Umso verlockender sind die da die Lockerungen, die die Schweiz jüngst vorgenommen hat. Gastronomiebetriebe haben wieder geöffnet, Treffen von größeren Personengruppen sind wieder erlaubt. In der Konsequenz führt dies dazu, dass laut Berichten der Schweizer Medien junge Leute zumindest zeitweise heimlich ins Nachbarland flüchten, um die hiesigen Bestimmungen zu umgehen. Das ist aber durchaus riskant, denn nach wie vor gelten für den Grenzübertritt strikte Kriterien.
Empfindliche Konsequenzen möglich
Vor allem die Holzbrücke in Bad Säckingen oder die alte Grenzbrücke in Laufenburg, die für den Autoverkehr gesperrt und die weder von Zoll noch anderen Behörden kontrolliert werden, werden demnach mit Vorliebe für die temporäre Flucht von den deutschen Corona-Maßregeln genutzt, wie Schweizer Medien berichten.
Im Schutz der Dunkelheit oder in der Gewissheit, dass ohnehin nicht kontrolliert werde, wird die Grenze überschritten. Spätnachts oder eben nach Ende der Ausgangssperre um 5 Uhr geht es dann zurück. Auf deutscher Seite war dieses Problem bislang „kaum auf dem Schirm“, zumal bisher auch keine derartigen Vorfälle registriert worden seien, wie Vertreter von Polizeibehörden und Stadtverwaltungen in der Region auf Nachfrage einräumen.

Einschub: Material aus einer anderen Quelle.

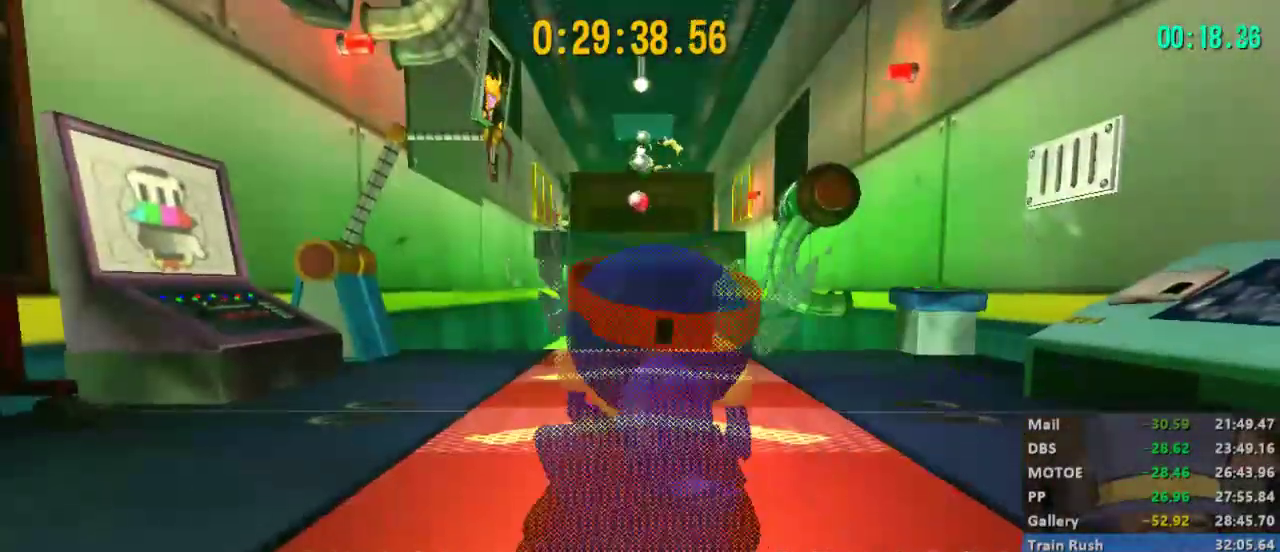
{"buttons": ["L2"], "left_stick": "up", "right_stick": "center", "events": []}
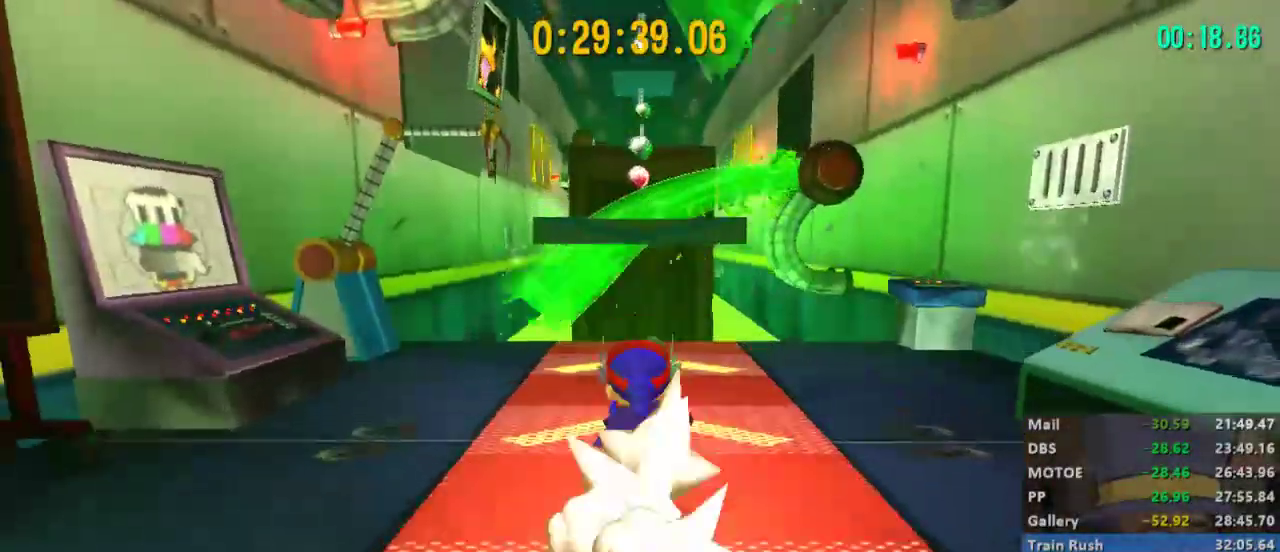
{"buttons": ["L2"], "left_stick": "up", "right_stick": "center", "events": [[200, "A", "down"], [400, "A", "up"]]}
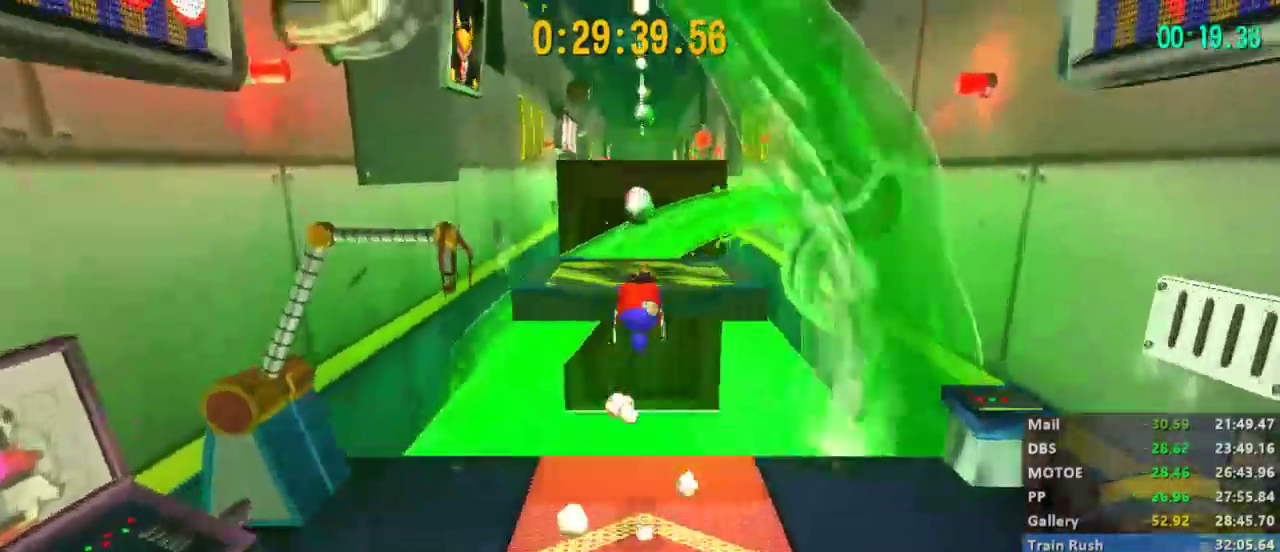
{"buttons": ["A", "L2"], "left_stick": "up", "right_stick": "center", "events": [[400, "A", "down"]]}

Dass der illegale Grenzübertritt aus der Schweiz nach Deutschland aber nicht ganz ohne ist, und sogar in mehrfacher Hinsicht teuer werden kann, daran lassen sie aber keinen Zweifel.
Die Bußgeld-Sachbearbeiterin der Stadt Bad Säckingen, Christina Scholz, betont im Gespräch mit unserer Zeitung, dass ungeimpfte Personen, die quasi zu touristischen Zwecken in einem Risikogebiet waren – und die Schweiz zählt ausdrücklich auch dazu – bei ihrer Einreise in häusliche Quarantäne gehen müssen. Und ein Bußgeld komme für jeden, der erwischt wird, noch oben drauf: „Der Regelsatz liegt bei zwischen 200 und 400 Euro. Verfügt ein Jugendlicher nicht über die nötigen liquiden Mittel, kann das gegebenenfalls auch in Arbeitsstunden umgewandelt werden.“
Grenzübertritt und Ausgangsbeschränkungen
Problem der Zuständigkeit
Die Krux ist jedoch die Frage, wer Verstöße gegen die Corona-Verordnung an der Grenze kontrolliert und ahndet. Eigentlich ist die Bundespolizei für Grenzkontrollen zuständig, wie Friedrich Blaschke, Sprecher der Bundespolizei Weil am Rhein, darstellt: „Grenzkontrollen gibt es derzeit aber gar nicht, sonst müssten die Grenzübergänge komplett geschlossen werden.“ Vielmehr befasse sich die Bundespolizei mit der sogenannten „intensivierten Schleierfahndung“, wobei die Beamten sich in einem Umkreis von 30 Kilometern zur Grenze bewegten. Dabei gehe es aber nicht um Grenzübertritte als solche, sondern um etwaige damit verbundene Verbrechen wie Menschenhandel oder Schmuggel, so Blaschke.
Die Landespolizei sei zwar laut Polizeisprecher Mathias Albicker für die Kontrolle der Ausgangssperre zwischen 22 und 5 Uhr zuständig. Allerdings: „Wir dürfen keine Grenzübertritte kontrollieren. Wir sind eher im Hinterland unterwegs.“
Formal zuständig sind die Ordnungsämter als verlängerter Arm des Sozialministeriums, das die Corona-Verordnungen erlässt. Doch wie Bad Säckingens Ordnungsamtleiter Markus Haag schildert, könnten die Kontrollen nur in der Arbeitszeit bis 17 Uhr gewährleistet werden. Danach sei man wiederum auf die Amtshilfe durch die Polizei angewiesen.
Im Schweizer Fernsehen äußern sich deutsche Jugendliche freimütig, warum sie in die Schweiz gehen. Der Tenor: Der Freiheitsdrang, die Vorfreude, sich mit anderen zu treffen, sei einfach größer als die Angst erwischt zu werden. Und tatsächlich, ist das Risiko, beim illegalen Zurückschleichen in die Heimat aufzufliegen, relativ gering. Zumindest bisher.